Sunday, April 10, 2016

Interfaces - Part 2 - Grammar

The first step to getting interfaces working is to tweak the parser to actually recognize the damned things. Well, that's not quite right. The first step is that I need to figure out what I want, and what parts make that up. Let's look at what I want from Part 1. I want them to do:

  • I want interfaces to be some contract that types can supply. "I don't care what type is passed in here, as long as it can be enumerated." 
  • I need interfaces to be able to be generic - I am not writing IntEnumerable, StringEnumerable, BoolEnumerable, and so on. 
  • I want interfaces to be multiply-implemented. Just because something is enumerable should not prevent it from being comparable.
  • I would like interfaces to be open. That is, if you wrote AwesomeParser and I have IParser, I should be able to adapt your implementation to my interface without changing your code.
  • It'd be nice if interfaces could support operators better. .NET interfaces suck at things like T+T => T.
Some of you out there will notice that these requirements are eerily close to what Haskell type classes do. That is no mistake. Haskell's type system is widely regarded as one of the most awesome made by man, and type classes in particular are one of the unique parts that set it apart. Type classes though work a lot more like .NET generic constraints than .NET interfaces. So how to design the language to support these things in a way that is easy/familiar, without breaking the formalisms necessary to keep everything from falling apart?

For the grammar, there are three main things I need to change to support interfaces:


  • I need to be able to declare an interface - "Here is a contract, and here is how you access it."
  • I need to be able to say that a type implements that interface - "Type X implements that contract"
  • I need to be able to use that interface in functions - "This function needs something that is enumerable as its first argument"

To declare an interface in Tangent, you use the standard type declaration syntax similarly to .NET interfaces. Say we wanted an interface to allow classes to provide a human readable view:

    human readable :> interface {
        human readable (this) => string;
    }

This defines an interface called "human readable" that has a single required function, "human readable" followed by a variable of the implementing type, which returns a string. In the grammar, this means defining new rules for the interface declaration and adding them to the type declaration rule.

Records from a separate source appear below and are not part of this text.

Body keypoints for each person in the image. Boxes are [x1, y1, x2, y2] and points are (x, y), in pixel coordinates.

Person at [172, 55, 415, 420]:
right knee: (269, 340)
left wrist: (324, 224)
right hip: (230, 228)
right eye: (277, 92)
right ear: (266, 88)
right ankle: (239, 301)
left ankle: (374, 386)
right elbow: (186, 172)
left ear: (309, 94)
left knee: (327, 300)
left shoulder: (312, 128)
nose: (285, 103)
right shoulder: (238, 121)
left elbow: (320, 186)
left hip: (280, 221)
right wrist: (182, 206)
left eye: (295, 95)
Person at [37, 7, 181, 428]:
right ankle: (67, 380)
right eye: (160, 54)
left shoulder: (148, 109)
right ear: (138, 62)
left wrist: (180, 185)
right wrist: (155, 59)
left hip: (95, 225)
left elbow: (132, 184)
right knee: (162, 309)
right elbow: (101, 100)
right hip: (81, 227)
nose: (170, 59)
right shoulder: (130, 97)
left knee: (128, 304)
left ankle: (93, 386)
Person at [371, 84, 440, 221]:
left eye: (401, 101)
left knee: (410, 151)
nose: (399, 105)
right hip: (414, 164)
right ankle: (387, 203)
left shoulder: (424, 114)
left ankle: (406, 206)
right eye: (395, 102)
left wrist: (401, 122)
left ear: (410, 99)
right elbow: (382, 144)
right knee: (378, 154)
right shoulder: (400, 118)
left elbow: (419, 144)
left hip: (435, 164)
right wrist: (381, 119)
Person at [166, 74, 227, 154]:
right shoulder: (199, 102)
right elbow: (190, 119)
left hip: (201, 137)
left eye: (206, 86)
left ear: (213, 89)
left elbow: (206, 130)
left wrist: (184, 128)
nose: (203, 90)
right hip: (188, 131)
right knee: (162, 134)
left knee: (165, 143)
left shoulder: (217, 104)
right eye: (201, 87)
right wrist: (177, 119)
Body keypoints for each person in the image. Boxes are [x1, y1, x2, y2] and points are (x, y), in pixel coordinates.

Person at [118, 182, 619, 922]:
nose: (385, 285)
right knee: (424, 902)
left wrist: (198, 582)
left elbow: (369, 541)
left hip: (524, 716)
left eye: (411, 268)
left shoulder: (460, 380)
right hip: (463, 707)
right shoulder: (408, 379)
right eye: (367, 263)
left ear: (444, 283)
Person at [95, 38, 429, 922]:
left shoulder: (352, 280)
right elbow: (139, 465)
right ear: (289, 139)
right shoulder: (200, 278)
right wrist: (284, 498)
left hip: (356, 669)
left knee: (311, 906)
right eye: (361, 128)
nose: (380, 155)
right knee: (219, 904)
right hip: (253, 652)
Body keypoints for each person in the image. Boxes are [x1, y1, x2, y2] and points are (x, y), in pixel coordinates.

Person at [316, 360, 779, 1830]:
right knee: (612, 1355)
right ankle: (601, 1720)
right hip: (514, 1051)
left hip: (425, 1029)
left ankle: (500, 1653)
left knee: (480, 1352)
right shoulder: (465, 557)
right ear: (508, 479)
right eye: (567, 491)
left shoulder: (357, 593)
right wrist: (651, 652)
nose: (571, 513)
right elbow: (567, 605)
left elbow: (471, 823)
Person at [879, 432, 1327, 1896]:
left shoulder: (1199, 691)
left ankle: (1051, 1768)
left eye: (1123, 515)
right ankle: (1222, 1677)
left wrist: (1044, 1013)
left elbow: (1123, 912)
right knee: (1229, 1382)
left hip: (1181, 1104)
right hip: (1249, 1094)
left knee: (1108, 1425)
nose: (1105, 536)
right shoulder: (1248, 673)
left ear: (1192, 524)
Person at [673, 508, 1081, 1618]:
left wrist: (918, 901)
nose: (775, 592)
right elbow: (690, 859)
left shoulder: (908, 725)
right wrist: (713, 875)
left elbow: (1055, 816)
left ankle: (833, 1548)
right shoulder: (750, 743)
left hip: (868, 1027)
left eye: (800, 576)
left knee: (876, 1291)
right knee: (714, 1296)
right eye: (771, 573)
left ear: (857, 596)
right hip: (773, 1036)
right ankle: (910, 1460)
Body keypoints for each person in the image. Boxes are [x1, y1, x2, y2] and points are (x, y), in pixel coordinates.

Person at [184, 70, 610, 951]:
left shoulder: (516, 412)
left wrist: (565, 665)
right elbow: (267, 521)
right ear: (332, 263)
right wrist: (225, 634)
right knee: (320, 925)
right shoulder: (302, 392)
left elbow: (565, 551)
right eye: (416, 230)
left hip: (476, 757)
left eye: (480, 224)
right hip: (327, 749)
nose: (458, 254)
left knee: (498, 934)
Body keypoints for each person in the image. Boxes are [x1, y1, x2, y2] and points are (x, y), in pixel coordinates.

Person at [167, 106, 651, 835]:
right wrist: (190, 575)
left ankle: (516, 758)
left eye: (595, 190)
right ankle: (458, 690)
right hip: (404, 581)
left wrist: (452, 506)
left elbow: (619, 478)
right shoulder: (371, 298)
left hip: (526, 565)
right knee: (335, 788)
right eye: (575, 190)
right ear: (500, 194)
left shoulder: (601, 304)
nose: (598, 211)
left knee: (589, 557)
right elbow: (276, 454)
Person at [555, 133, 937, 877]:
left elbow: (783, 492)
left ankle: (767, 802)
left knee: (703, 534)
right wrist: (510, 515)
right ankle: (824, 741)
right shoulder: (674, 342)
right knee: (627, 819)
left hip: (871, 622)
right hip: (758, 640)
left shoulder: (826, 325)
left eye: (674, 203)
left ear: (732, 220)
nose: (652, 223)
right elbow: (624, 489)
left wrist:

To declare a class that uses the interface, it is included in the declaration, akin to .NET style inheritance:

    point :> (x: int), (y: int) :< human readable {
       human readable (this) => string {
           x + ", " + y;
       }
   
    } 

The only difference is that you use that funky duck face :< rather than a plain colon. This is done to better visually distinguish the interface implementations from the parameters, and when non-inline interface binding comes into play (we'll get to that in later parts). Again, this is declaring a type named "point", whose constructor is two ints with a comma in-between, and implements the human readable interface. It then goes in and implements the required function.

In the grammar, this means adding the inline interface binding part as optional. The challenge here is that the sum-type extension (x|y|z) is in the same area and also optional. That broke some tests and will likely be a complexity in the parser.

And to use the interface in a function, you can just specify it as the type:

    display (value: human readable) => void {
        print human readable value;
    }

Which works as you would expect from .NET land. You get a function that takes anything that satisfies the interface, and you can use any function guaranteed to be there. In the grammar... that isn't any change at all. But remember when I said that type classes are more like generic constraints than real interfaces? Yeah, here is where that comes into play. When that gets compiled, it will look more like this C# declaration:

    void display<T>(T value) where T: IHumanReadable { ... }

and Tangent does the magic to include the generic parameter that you don't really care about. But what if you do care about it? That's where the grammar change comes into play. If you care about the actual type being passed in, then you can declare parameters like this:

    display (value: T: human readable) => void { ... }

which will bind the actual concrete type to the phrase T so you can work with it. That isn't important here, but does come into play in other scenarios where the type-classiness of Tangent interfaces is important. Consider this interface to do a C-style compare (0 is equals, >0 is greater than, <0 is less than):

    comparable :> interface {
        compare (this) to (this) => int;
    }

Great, now we have a nice interface that says you can take two things and compare them. Let's use this in a trivial function:

    smaller (a: comparable) or (b: comparable) => comparable {
        if compare a to b < 0
          then a
          else b;
    }

That does not work.

What the interface says is that the compare function takes two arguments of the same type. The smallest function takes two comparables, but they might not be the same type. So that's where the three part parameter declaration comes into play:

    smaller (a: T: comparable) or (b: T) => T {       
        if compare a to b < 0

          then a
          else b;   
    }

In this function, we're specifically saying that the second argument (and the return value) must be the same type as the first argument. Since that meets the interface's constraints (and because Tangent doesn't have subtyping), that works. 

So those are the three grammar changes going into the language for basic interface support. Now I just need to figure out how to use them now that the parser can recognize them. Part 3 and more to come!